Вероятно, судьи надеялись, что король под действием этой угрозы пересмотрит свой отказ отвечать на обвинение. Если бы он сделал это без оговорок, то ему дали бы копию обвинительного заключения для изучения ночью, чтобы он смог продумать свою защиту на следующий день. Они решили провести еще по крайней мере два заседания – в понедельник и во вторник днем. Если Карл продолжит отказываться отвечать на обвинение, то будет считаться виновным и будет вызван, чтобы предстать перед ними еще раз – в среду для получения приговора. Казнь состоится в пятницу или субботу, и весь этот тягостный и опасный процесс завершится до конца недели.
Поэтому в понедельник днем они пришли в Вестминстер-Холл и послали за обвиняемым. На этот раз присутствовали 70 уполномоченных судей. Заседание началось с объявления, что всякий, кто станет нарушать общественный порядок, будет немедленно арестован; это было признанием, что протест леди Ферфакс обеспокоил судей, хотя сомнительно, чтобы ее личность была установлена. Слухи называли нарушительницей спокойствия известную роялистку и придворную красавицу леди Ньюбург.
Карл больше не стал отказываться ложиться спать. Он спал в воскресную ночь, невзирая на солдат, и вошел в зал судебных заседаний в понедельник днем, сохраняя свое обычное достоинство, заняв кресло, обитое красным бархатом. Он видел, как Брэдшоу посмотрел на Кука, чтобы начать заседание, но тот как раз выслушивал последние наставления Дорислауса: двое мужчин в черных мантиях шепотом совещались, повернувшись спиной к королю. Карл не видел причины пребывать в ожидании. Теперь он не слегка постучал по руке Кука, как в прошлый раз, а резко ткнул его своей тростью. Кук в ярости обернулся, впился в него взглядом и, поймав глазами Брэдшоу, открыл заседание.

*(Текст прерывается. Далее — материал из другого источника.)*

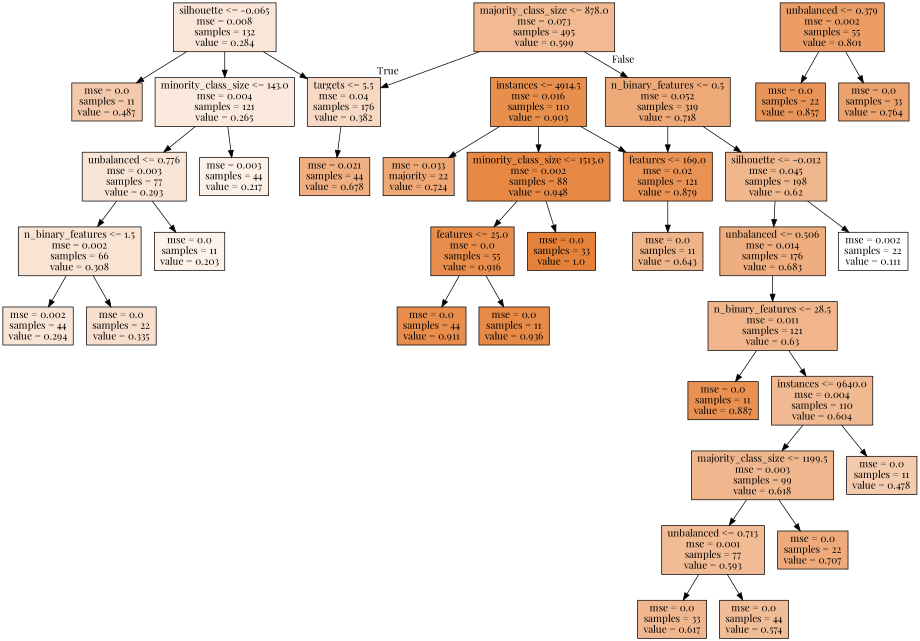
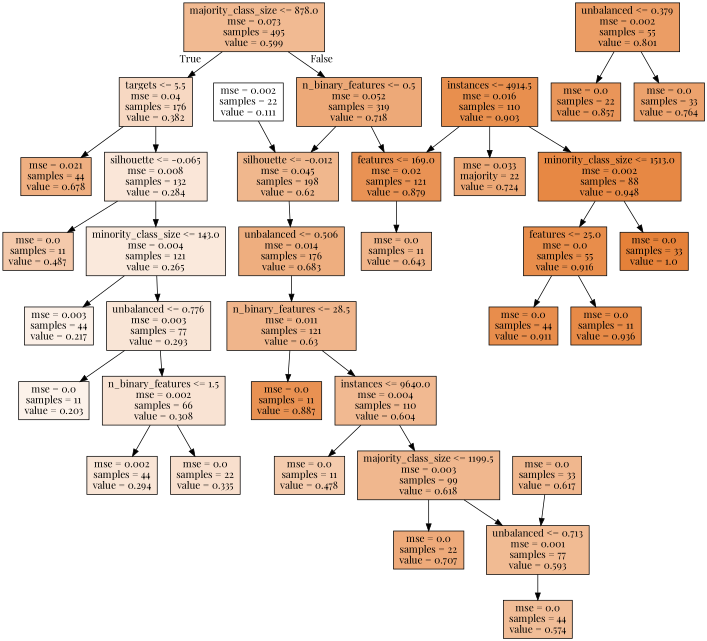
  digraph {
    fontname="Playfair Display"
    node [color=black fillcolor="#e5813934" fontname="Playfair Display" shape=box style=filled]
    edge [fontname="Playfair Display"]
    n1 [fillcolor="#e581398c" label="majority_class_size <= 878.0\nmse = 0.073\nsamples = 495\nvalue = 0.599"]
    n2 [fillcolor="#e581394e" label="targets <= 5.5\nmse = 0.04\nsamples = 176\nvalue = 0.382"]
    n3 [fillcolor="#e58139ae" label="n_binary_features <= 0.5\nmse = 0.052\nsamples = 319\nvalue = 0.718"]
    n4 [fillcolor="#e58139a2" label="mse = 0.021\nsamples = 44\nvalue = 0.678"]
    n5 [fillcolor="#e5813931" label="silhouette <= -0.065\nmse = 0.008\nsamples = 132\nvalue = 0.284"]
    n6 [fillcolor="#e58139dc" label="features <= 169.0\nmse = 0.02\nsamples = 121\nvalue = 0.879"]
    n7 [fillcolor="#e5813992" label="silhouette <= -0.012\nmse = 0.045\nsamples = 198\nvalue = 0.62"]
    n8 [fillcolor="#e581396c" label="mse = 0.0\nsamples = 11\nvalue = 0.487"]
    n9 [fillcolor="#e581392c" label="minority_class_size <= 143.0\nmse = 0.004\nsamples = 121\nvalue = 0.265"]
    n10 [label="unbalanced <= 0.776\nmse = 0.003\nsamples = 77\nvalue = 0.293"]
    n11 [fillcolor="#e581391e" label="mse = 0.003\nsamples = 44\nvalue = 0.217"]
    n12 [fillcolor="#e581391a" label="mse = 0.0\nsamples = 11\nvalue = 0.203"]
    n13 [fillcolor="#e5813938" label="n_binary_features <= 1.5\nmse = 0.002\nsamples = 66\nvalue = 0.308"]
    n14 [fillcolor="#e5813940" label="mse = 0.0\nsamples = 22\nvalue = 0.335"]
    n15 [label="mse = 0.002\nsamples = 44\nvalue = 0.294"]
    n16 [fillcolor="#e5813998" label="mse = 0.0\nsamples = 11\nvalue = 0.643"]
    n17 [fillcolor="#e5813900" label="mse = 0.002\nsamples = 22\nvalue = 0.111"]
    n18 [fillcolor="#e58139a4" label="unbalanced <= 0.506\nmse = 0.014\nsamples = 176\nvalue = 0.683"]
    n19 [fillcolor="#e58139e3" label="instances <= 4914.5\nmse = 0.016\nsamples = 110\nvalue = 0.903"]
    n20 [fillcolor="#e58139b0" label="mse = 0.033\nmajority = 22\nvalue = 0.724"]
    n21 [fillcolor="#e58139f0" label="minority_class_size <= 1513.0\nmse = 0.002\nsamples = 88\nvalue = 0.948"]
    n22 [fillcolor="#e58139e7" label="features <= 25.0\nmse = 0.0\nsamples = 55\nvalue = 0.916"]
    n23 [fillcolor="#e58139ff" label="mse = 0.0\nsamples = 33\nvalue = 1.0"]
    n24 [fillcolor="#e58139ed" label="mse = 0.0\nsamples = 11\nvalue = 0.936"]
    n25 [fillcolor="#e58139e6" label="mse = 0.0\nsamples = 44\nvalue = 0.911"]
    n26 [fillcolor="#e5813995" label="n_binary_features <= 28.5\nmse = 0.011\nsamples = 121\nvalue = 0.63"]
    n27 [fillcolor="#e58139c6" label="unbalanced <= 0.379\nmse = 0.002\nsamples = 55\nvalue = 0.801"]
    n28 [fillcolor="#e58139d6" label="mse = 0.0\nsamples = 22\nvalue = 0.857"]
    n29 [fillcolor="#e58139bb" label="mse = 0.0\nsamples = 33\nvalue = 0.764"]
    n30 [fillcolor="#e58139df" label="mse = 0.0\nsamples = 11\nvalue = 0.887"]
    n31 [fillcolor="#e581398d" label="instances <= 9640.0\nmse = 0.004\nsamples = 110\nvalue = 0.604"]
    n32 [fillcolor="#e5813991" label="majority_class_size <= 1199.5\nmse = 0.003\nsamples = 99\nvalue = 0.618"]
    n33 [fillcolor="#e5813969" label="mse = 0.0\nsamples = 11\nvalue = 0.478"]
    n34 [fillcolor="#e581398a" label="unbalanced <= 0.713\nmse = 0.001\nsamples = 77\nvalue = 0.593"]
    n35 [fillcolor="#e58139ab" label="mse = 0.0\nsamples = 22\nvalue = 0.707"]
    n36 [fillcolor="#e5813991" label="mse = 0.0\nsamples = 33\nvalue = 0.617"]
    n37 [fillcolor="#e5813985" label="mse = 0.0\nsamples = 44\nvalue = 0.574"]
    n1 -> n2 [headlabel=True labelangle=45 labeldistance=2.5]
    n1 -> n3 [headlabel=False labelangle=-45 labeldistance=2.5]
    n2 -> n4
-   n5 -> n2
+   n2 -> n5
    n3 -> n6
    n3 -> n7
    n5 -> n8
    n5 -> n9
    n6 -> n16
-   n7 -> n17
+   n17 -> n7
    n7 -> n18
    n9 -> n10
    n9 -> n11
    n10 -> n12
    n10 -> n13
    n13 -> n14
    n13 -> n15
    n18 -> n26
    n19 -> n6
    n19 -> n20
    n19 -> n21
    n21 -> n22
    n21 -> n23
    n22 -> n24
    n22 -> n25
    n26 -> n30
    n26 -> n31
    n27 -> n28
    n27 -> n29
    n31 -> n32
    n31 -> n33
    n32 -> n34
    n32 -> n35
-   n34 -> n36
+   n36 -> n34
    n34 -> n37
  }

«Да будет это угодно вашей светлости господину председателю. На последнем заседании суда я от имени палаты общин Англии представил и подал в суд обвинение в государственной измене и других тяжких преступлениях человека, находящегося перед нами… Милорд, тогда он не пожелал дать ответ, а вместо ответа начал оспаривать полномочия этого Высокого суда. Мое скромное ходатайство… состоит в том, чтобы заключенному было предписано дать положительный ответ либо путем признания, либо отрицания; и если он откажется сделать это, то суть обвинения будет считаться pro confesso[7]
, и суд сможет продолжить работу в соответствии со справедливостью».Карты были брошены. Если король не ответит на обвинение, то будет считаться, что он признал свою вину. Брэдшоу опять же выступил с эмоциональным, но неубедительным заявлением, что суд «полностью удовлетворен своими полномочиями» и что все королевство, включая короля, тоже должно быть удовлетворено ими.
Теперь король услышал одну угрожающую речь и одну слабую. Он вмешался, оставаясь таким же хладнокровным и умелым оратором, как и в первый день, но только еще более непреклонным, так как лучше узнал слабости своих оппонентов и прояснил свой разум, записав свои мысли на бумаге. Но он говорил не по записям.
«Если бы это было только мое конкретное дело, я был бы удовлетворен протестами, сделанными мной в прошлый раз по поводу законности суда, так как короля не может судить никакая высшая инстанция на Земле. Но это не только мое дело, речь идет о свободе и вольностях народа Англии. Ведь если беззаконная власть может устанавливать законы, изменять фундаментальные законы королевства, я не знаю, какой подданный в Англии может быть уверен в своей жизни и в чем-то, что он называет своим».
Карл сказал, что теперь объяснит более подробно причины своего отказа отвечать судьям. Но Брэдшоу его торопливо прервал. Суд не может слушать аргументы и дискутировать с преступником, сказал он. Король должен подчиниться и дать им «точный и прямой ответ».
Но Карла было нелегко запугать. Он знал не только свои неотъемлемые права короля, но и свои права как англичанина.
«С вашего позволения, сэр, – произнес он с ироничной вежливостью, – я не знаю формы права, я знаю, что такое закон и разум, хотя я и не профессиональный юрист; я знаю о законе столько же, сколько любой джентльмен в Англии, и поэтому (с вашего позволения) я защищаю свободы народа Англии больше, чем вы; и поэтому, если бы я навязал какую-нибудь веру какому-нибудь человеку без объяснения причин, это было бы необоснованно».